Making Your Job Easier, More Productive and Mmore Rewarding with 3D CAD

Transitioning to 3D design will liberate you from the repetitive tasks, wasted effort, and “busy work” that consume so much of your time in 2D and prevent you from doing what you love: designing.

Instead of focusing on producing drawings, updating drawing views, and checking drawing updates, 3D frees you to direct your focus more on the design, engineering, and manufacturing of products. This, in turn, will help you work more effectively with colleagues, customers, partners, vendors, and other departments in your company, and continue to innovate and grow as an engineer.

3D Helps You Do Your Job Better

When you can model product designs more efficiently, deliver product designs more accurately, and make design changes more quickly and easily, you’re doing a better job as an engineer.

However, that’s just the beginning of what 3D can do for you in terms of job performance. By providing complete design visualisation, improved design communication, and integrated specialised solutions, 3D will help you minimise manufacturing issues, enhance collaboration, improve product performance, and capitalise on opportunities for automation.

3D design lets you automatically check for interference’s and collisions within your assembly and locate misaligned holes, so they don’t show up on the production floor and cause unnecessary delays and costs. At least one 3D system (SOLIDWORKS) also enables you to evaluate the manufacturability of your designs, so you can assess whether or not your model needs to be modified to reduce the cost of machining, moulding, casting/forging, fabrication, and assembly operations.

Moving to 3D also enables you to leverage integrated design analysis tools, which allow you to simulate design behaviour to be simulated under the specific loads and boundary conditions of your product’s unique operating environment. With this information, you can modify designs to reduce stresses that avert field failures, iterate on designs to reduce weight to boost performance, or cut costs by reducing material while maintaining performance.

With 3D, you can also automate important processes, such as automatically generating bill of material (BOM) information directly from your model with no need for manual entry or checking. You can tap the power of design configurations to automatically create designs for product families or similar product models—with slight variations in length, size, weight, capacity, etc.—from your initial design. You can even leverage 3D CAD data to automate the creation of assembly instructions
and product documentation.

3D Helps You Work More Effectively with Others

The ease of design visualisation and communication in 3D will enable you to work more closely and effectively with colleagues, customers, partners, suppliers, vendors, and other departments within your company. You can quickly and easily create animations and photo-realistic renderings to illustrate new design concepts; take advantage of applications like SOLIDWORKS eDrawings® to email compact 2D and 3D models to customers and partners for review; or import and export data in different CAD file formats.

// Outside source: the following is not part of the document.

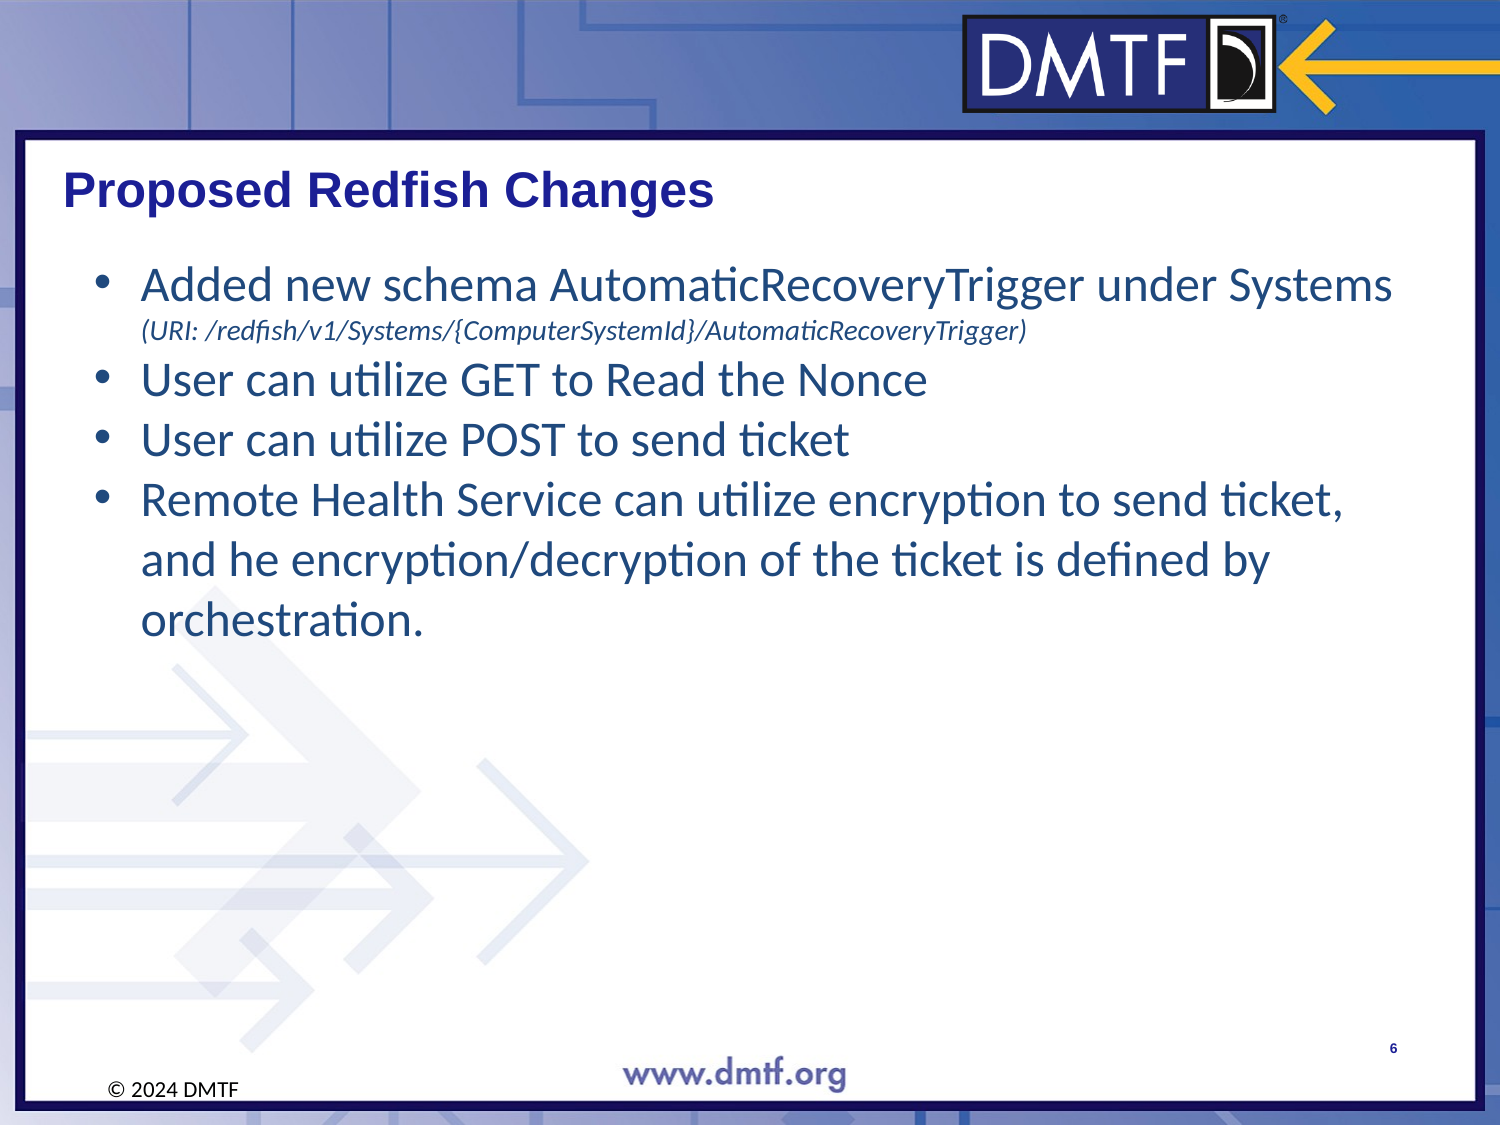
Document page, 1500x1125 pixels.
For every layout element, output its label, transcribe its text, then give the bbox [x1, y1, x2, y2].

The flexibility to create various types of 3D CAD imagery and data—backed by a 3D model’s inherent engineering, dimension, geometry, and material information—is critically important because 3D is becoming the design standard for most major suppliers and vendors. Many of these companies no longer accept 2D files, making 3D data increasingly valuable when working with external partners.

3D data will also help you more effectively support upstream and downstream uses and processes within your company, for which 2D drawings can prove problematic. With 3D, you can create proposals that are more compelling and dynamic; support quoting and estimating functions with
both 2D and 3D data for improved clarity; automate the creation of assembly instructions and product documentation; streamline the hand-off to manufacturing by running CAM operations directly from your 3D model; and give sales/marketing personnel the 3D imagery that they need to make product introductions successful.

3D Helps You Innovate and Grow as an Engineer

Moving to 3D will also help you keep growing and innovating as an engineer, continually improving your effectiveness, increasing your contributions, and heightening your impact in product development and beyond. 3D lets you focus on the design rather than drawing requirements so you can reach your creative potential. It also enables you to increase your manufacturing process know how and fully understand how product development affects other functions in your company through the extended use of 3D design data.

Your maturation as an engineering professional is extremely important for your organisation, because it will prepare you to take advantage of new approaches, methodologies, and technologies that keep your company competitive and successful. For example, while 2D engineering drawings have been the basis for manufacturing for many years, a new model-based definition (MBD) approach to production is emerging.

With MBD, 2D drawings are replaced with 3D solid models, with all of the information contained on an engineering print—such as geometric dimensioning and tolerating, component-level materials, assembly-level BOMs, and engineering configurations contained within the 3D data. MBD holds great promise for making manufacturing setup as easy as pressing a button, similar to sending a model to a 3D printer. With 3D, you will be ready to help your organisation capitalise on innovative methods like MBD, enabling both you and your company to continue to grow and prosper.